=== Selected extract ===

————

- Fox in 2017

Chief Executive of the Liberal Democrats
- In office 2009–2011
- Preceded by: Chris Rennard
- Succeeded by: Tim Gordon

Member of the House of Lords
- Lord Temporal
- Life peerage 11 September 2014

Personal details
- Born: 27 September 1957 (age 68) Surrey, England
- Party: Liberal Democrats
- Spouse: Essie Fox
- Children: 1
- Alma mater: Imperial College London

= Christopher Fox, Baron Fox =

British Liberal Democrat Politician

Christopher Francis Fox, Baron Fox (born 27 September 1957), is a British Liberal Democrat politician.

== Education and early career ==
Fox grew up in Herefordshire, attending Leominster Grammar School. He went on to study at Imperial College London, graduating with a Bachelor of Science (BSc) in chemistry. During his time at university Fox spent a year as President of the Imperial College Students' Union.

Fox's professional career began with engineering roles in the petroleum and nuclear industries. From 1998 to 2005 he worked at Tate & Lyle, before joining Smiths Group and, later, GKN, as Group Director of Communications.

Fox was Chief Executive of the Liberal Democrats (UK) from 2009 and 2011. In this role he managed the party through the 2010 General Election and the beginning of the Cameron-Clegg Coalition Government. He has been credited with overseeing a major reorganisation of the party's campaigns staff, moving the party out of its historic Cowley Street HQ to more modern offices on Great George Street, and introducing a new online election database system.

————

=== Material ===
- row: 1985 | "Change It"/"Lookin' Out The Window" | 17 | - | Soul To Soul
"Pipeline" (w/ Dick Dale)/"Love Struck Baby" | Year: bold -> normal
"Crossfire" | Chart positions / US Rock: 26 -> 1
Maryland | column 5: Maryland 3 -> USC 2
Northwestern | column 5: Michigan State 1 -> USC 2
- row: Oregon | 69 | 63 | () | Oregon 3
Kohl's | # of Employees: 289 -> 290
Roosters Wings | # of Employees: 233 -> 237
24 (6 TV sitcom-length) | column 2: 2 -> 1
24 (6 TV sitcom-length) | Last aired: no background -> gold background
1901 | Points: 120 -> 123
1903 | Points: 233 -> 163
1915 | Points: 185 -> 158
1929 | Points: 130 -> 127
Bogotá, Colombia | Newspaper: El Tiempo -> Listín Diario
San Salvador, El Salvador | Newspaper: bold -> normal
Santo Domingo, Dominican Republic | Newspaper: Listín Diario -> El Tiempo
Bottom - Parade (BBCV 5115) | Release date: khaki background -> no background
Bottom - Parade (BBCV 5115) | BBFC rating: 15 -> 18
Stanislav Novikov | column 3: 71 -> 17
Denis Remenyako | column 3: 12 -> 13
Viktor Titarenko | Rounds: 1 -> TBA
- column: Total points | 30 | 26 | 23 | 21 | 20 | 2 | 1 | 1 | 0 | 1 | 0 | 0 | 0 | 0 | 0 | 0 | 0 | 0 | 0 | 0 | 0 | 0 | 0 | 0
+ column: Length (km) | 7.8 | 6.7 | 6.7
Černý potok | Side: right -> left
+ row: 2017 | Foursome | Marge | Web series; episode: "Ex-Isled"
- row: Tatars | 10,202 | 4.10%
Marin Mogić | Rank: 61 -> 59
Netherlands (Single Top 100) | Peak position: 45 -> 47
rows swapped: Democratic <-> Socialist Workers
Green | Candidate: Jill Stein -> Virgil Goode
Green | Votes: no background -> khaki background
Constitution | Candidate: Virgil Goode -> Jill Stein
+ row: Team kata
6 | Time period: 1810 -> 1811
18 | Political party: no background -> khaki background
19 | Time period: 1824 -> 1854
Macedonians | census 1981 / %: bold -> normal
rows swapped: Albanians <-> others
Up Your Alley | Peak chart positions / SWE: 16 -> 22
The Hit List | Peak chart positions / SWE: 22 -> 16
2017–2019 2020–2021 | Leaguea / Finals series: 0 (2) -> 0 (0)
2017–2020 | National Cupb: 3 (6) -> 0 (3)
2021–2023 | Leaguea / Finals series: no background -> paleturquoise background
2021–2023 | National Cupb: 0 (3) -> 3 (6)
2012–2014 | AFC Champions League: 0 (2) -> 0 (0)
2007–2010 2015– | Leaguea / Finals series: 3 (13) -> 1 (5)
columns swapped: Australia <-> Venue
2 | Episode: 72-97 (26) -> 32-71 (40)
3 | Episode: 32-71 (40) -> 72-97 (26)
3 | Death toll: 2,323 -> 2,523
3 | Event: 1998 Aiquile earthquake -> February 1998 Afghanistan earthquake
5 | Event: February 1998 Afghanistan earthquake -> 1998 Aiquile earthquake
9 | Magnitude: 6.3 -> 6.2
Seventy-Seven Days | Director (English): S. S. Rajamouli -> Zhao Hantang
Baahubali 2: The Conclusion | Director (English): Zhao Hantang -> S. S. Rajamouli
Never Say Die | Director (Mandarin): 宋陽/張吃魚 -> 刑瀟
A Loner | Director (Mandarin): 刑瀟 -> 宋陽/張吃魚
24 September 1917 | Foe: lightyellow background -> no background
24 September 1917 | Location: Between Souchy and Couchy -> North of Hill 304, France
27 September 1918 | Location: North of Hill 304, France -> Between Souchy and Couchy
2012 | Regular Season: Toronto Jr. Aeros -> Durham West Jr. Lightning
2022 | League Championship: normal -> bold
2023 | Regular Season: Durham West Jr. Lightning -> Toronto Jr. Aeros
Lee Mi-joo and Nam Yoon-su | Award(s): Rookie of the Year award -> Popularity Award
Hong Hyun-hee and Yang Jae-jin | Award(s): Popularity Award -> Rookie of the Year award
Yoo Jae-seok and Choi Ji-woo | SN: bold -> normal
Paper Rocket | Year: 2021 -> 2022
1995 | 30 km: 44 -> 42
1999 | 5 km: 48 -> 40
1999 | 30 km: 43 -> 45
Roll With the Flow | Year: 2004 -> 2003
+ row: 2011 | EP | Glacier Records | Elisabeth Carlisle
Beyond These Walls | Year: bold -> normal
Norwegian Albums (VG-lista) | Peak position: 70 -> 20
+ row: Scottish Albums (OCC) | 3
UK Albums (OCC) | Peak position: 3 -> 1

————

=== Aim 1 ===
Do the following statements agree with the Christopher Fox biography? (a) Fox studied chemistry at Imperial College London. (b) Fox worked at Tate & Lyle from 1998 to 2005. (c) Chris Rennard followed Fox as Chief Executive of the Liberal Democrats.
=== Aim 2 ===
Copy the Christopher Fox biography from "Christopher Francis Fox, Baron" up to and including "Director of Communications.".

=== Written answer 1 ===
(a) Yes: "graduating with a Bachelor of Science (BSc) in chemistry"
(b) Yes: "From 1998 to 2005 he worked at Tate & Lyle"
(c) No: "Preceded by: Chris Rennard" and "Succeeded by: Tim Gordon"

=== Written answer 2 ===
Christopher Francis Fox, Baron Fox (born 27 September 1957), is a British Liberal Democrat politician.

== Education and early career ==
Fox grew up in Herefordshire, attending Leominster Grammar School. He went on to study at Imperial College London, graduating with a Bachelor of Science (BSc) in chemistry. During his time at university Fox spent a year as President of the Imperial College Students' Union.

Fox's professional career began with engineering roles in the petroleum and nuclear industries. From 1998 to 2005 he worked at Tate & Lyle, before joining Smiths Group and, later, GKN, as Group Director of Communications.